Deciding exactly how you will get there. For example, living frugally, working overtime, creating extra income, investing, and so on.

If you do these two things, you will set yourself up for great money success and happiness. Here’s how Mrs. Money Pebbles I have used money plans over the last 3+ years:

In 2014, we made a money plan to pay off $10,000 worth of debt within 3 months by living as frugally as possible and applying all surplus income to debt. We reached our goal within 6 months.

In 2015, we made a money plan to be debt free as quickly as possible by continuing to live frugally. We reached debt freedom before the end of the year.

In 2016, we made a money plan to finish building a fully funded emergency fund, set aside additional savings, and start investing. We reached all three of these goals.

In 2017, we’ve made a money plan to fully max out my 401(k) and save an additional 13% of our monthly income in an automated fashion. So far, we’re on track with both of these goals.

Essentials for Creating a Money Plan

There is no one right type of money plan. Each couple’s financial situation, hopes, dreams, and priorities are different. However, there are a few essential elements that you must consider in order to make a money plan that is right for you:

• Discuss your hopes, dreams, and priorities with each other. This will allow you all to see where both of you desire to be financially.

• Agree on shared hopes, dreams, and priorities. Some of your hopes, dreams, and priorities may conflict. Make compromises and get on the same page with what you all want together as a couple.

• Discuss where you are now and what it will take to get to where you all want to be. Will it take a lot of sacrifice? How much are you all willing to sacrifice if so?

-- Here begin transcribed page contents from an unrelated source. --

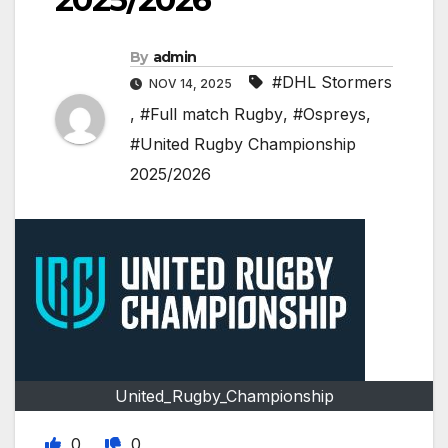
By
admin
#DHL Stormers
NOV 14, 2025
,
#Full match Rugby
,
#Ospreys
,
#United Rugby Championship
2025/2026
United_Rugby_Championship
0
0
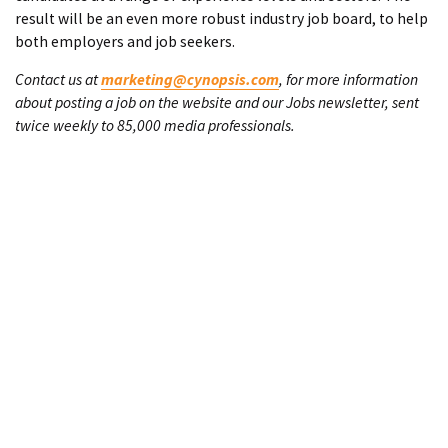
result will be an even more robust industry job board, to help
both employers and job seekers.
Contact us at
marketing@cynopsis.com
, for more information
about posting a job on the website and our Jobs newsletter, sent
twice weekly to 85,000 media professionals.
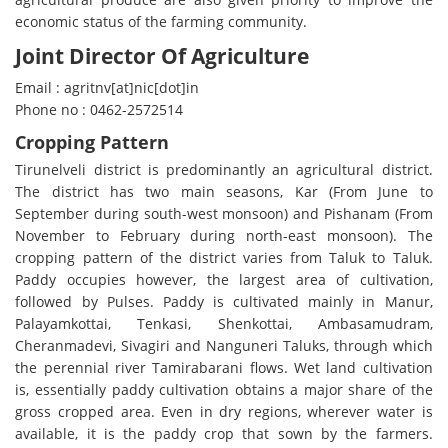
economic status of the farming community.
Joint Director Of Agriculture
Email : agritnv[at]nic[dot]in
Phone no : 0462-2572514
Cropping Pattern
Tirunelveli district is predominantly an agricultural district.
The district has two main seasons, Kar (From June to
September during south-west monsoon) and Pishanam (From
November to February during north-east monsoon). The
cropping pattern of the district varies from Taluk to Taluk.
Paddy occupies however, the largest area of cultivation,
followed by Pulses. Paddy is cultivated mainly in Manur,
Palayamkottai, Tenkasi, Shenkottai, Ambasamudram,
Cheranmadevi, Sivagiri and Nanguneri Taluks, through which
the perennial river Tamirabarani flows. Wet land cultivation
is, essentially paddy cultivation obtains a major share of the
gross cropped area. Even in dry regions, wherever water is
available, it is the paddy crop that sown by the farmers.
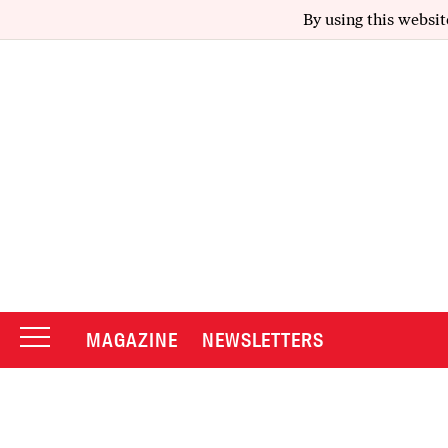
By using this websit
MAGAZINE
NEWSLETTERS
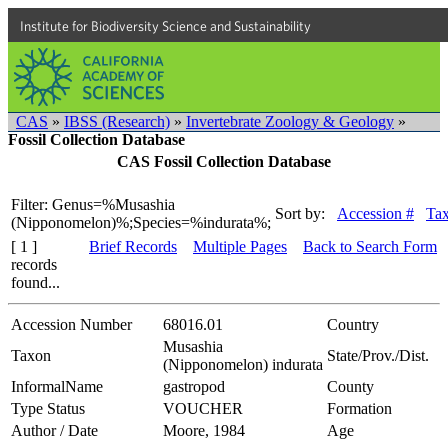
Institute for Biodiversity Science and Sustainability
CAS
»
IBSS (Research)
»
Invertebrate Zoology & Geology
»
Fossil Collection Database
CAS Fossil Collection Database
Filter: Genus=%Musashia
Sort by:
Accession #
Ta
(Nipponomelon)%;Species=%indurata%;
[ 1 ]
Brief Records
Multiple Pages
Back to Search Form
records
found...
Accession Number
68016.01
Country
Musashia
Taxon
State/Prov./Dist.
(Nipponomelon) indurata
InformalName
gastropod
County
Type Status
VOUCHER
Formation
Author / Date
Moore, 1984
Age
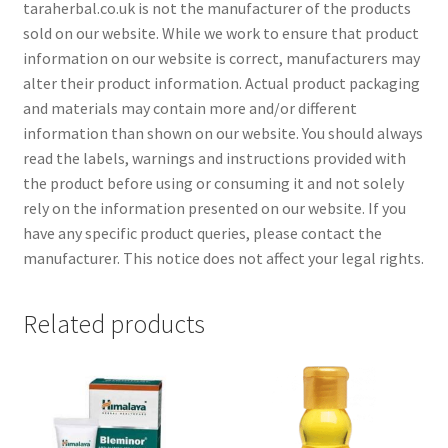
taraherbal.co.uk is not the manufacturer of the products
sold on our website. While we work to ensure that product
information on our website is correct, manufacturers may
alter their product information. Actual product packaging
and materials may contain more and/or different
information than shown on our website. You should always
read the labels, warnings and instructions provided with
the product before using or consuming it and not solely
rely on the information presented on our website. If you
have any specific product queries, please contact the
manufacturer. This notice does not affect your legal rights.
Related products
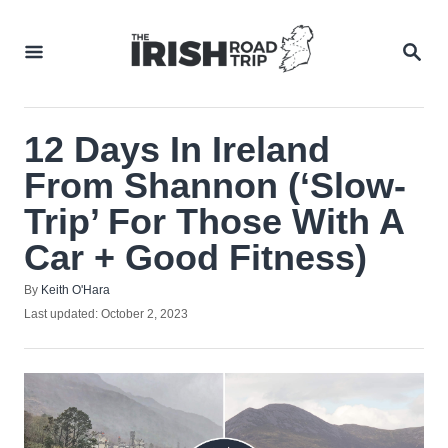
Skip
to
SEA
Content
12 Days In Ireland
From Shannon (‘Slow-
Trip’ For Those With A
Car + Good Fitness)
Author
By
Keith O'Hara
Posted
Last updated:
October 2, 2023
on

• Once you’re on the same page with what it will take to reach your shared goals and how much you all are willing to sacrifice to get there, put some dates and timelines around reaching those goals in order to have clear deadlines for arriving at your destinations.

Driving the Point Home

Let’s look at this metaphorically to drive the value of money plans home while also seeing the value of having a money system and regular money talks:

A money plan is essentially the GPS guiding you to your financial destination. You need to know where you are and where you want to go in order to make good use of any GPS. Accordingly, you need to know where you are financially and where you want to go in order to make good use of your money plan.

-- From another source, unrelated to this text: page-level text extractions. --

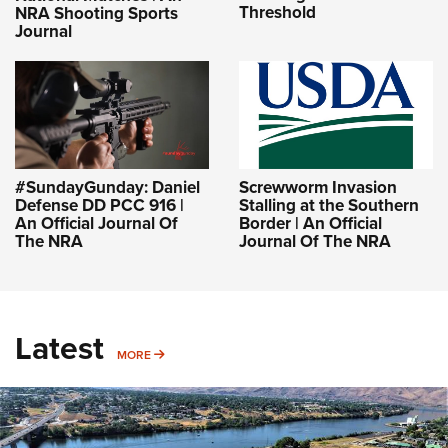
Threshold
NRA Shooting Sports
Journal
#SundayGunday: Daniel
Screwworm Invasion
Defense DD PCC 916 |
Stalling at the Southern
An Official Journal Of
Border | An Official
The NRA
Journal Of The NRA
Latest
MORE
MORE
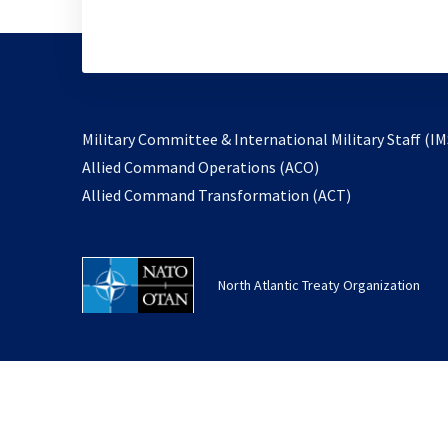
Military Committee & International Military Staff (IM
opens
Allied Command Operations (ACO)
in
opens
Allied Command Transformation (ACT)
a
in
new
a
tab
new
North Atlantic Treaty Organization
tab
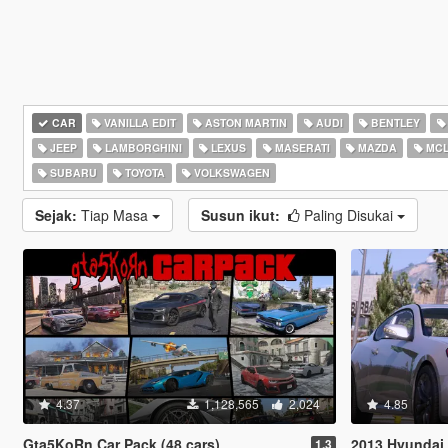
CAR
VANILLA EDIT
ASTON MARTIN
AUDI
BENTLEY
JEEP
LAMBORGHINI
LEXUS
MASERATI
MAZDA
MCL
SUBARU
TOYOTA
VOLKSWAGEN
Sejak:
Tiap Masa
Susun ikut:
Paling Disukai
4.37
1,128,565
2,024
4.85
Gta5KoRn Car Pack (48 cars)
2013 Hyundai 
1.3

Your money system is the vehicle that enables you to get to your financial destination. It’s the structure that allows you to get to where you want to go more quickly than you would be able to without having a car. In other words, having a money system is the efficient way to reach your money goals. Stay tuned for a post detailing how to create a money system.

Your regular money talks as a couple are the gas in your vehicle. Without regularly getting on the same page about your money plans and progress, you will lose the “oomph!” needed to keep your money system going.

A couple with no money plan is a couple with no financial direction. And no financial direction as a couple is a breeding ground for disagreements, misunderstandings, and frustrations with how you all handle money. Avoid this by creating a money plan that you both agree on. You will be happier for it!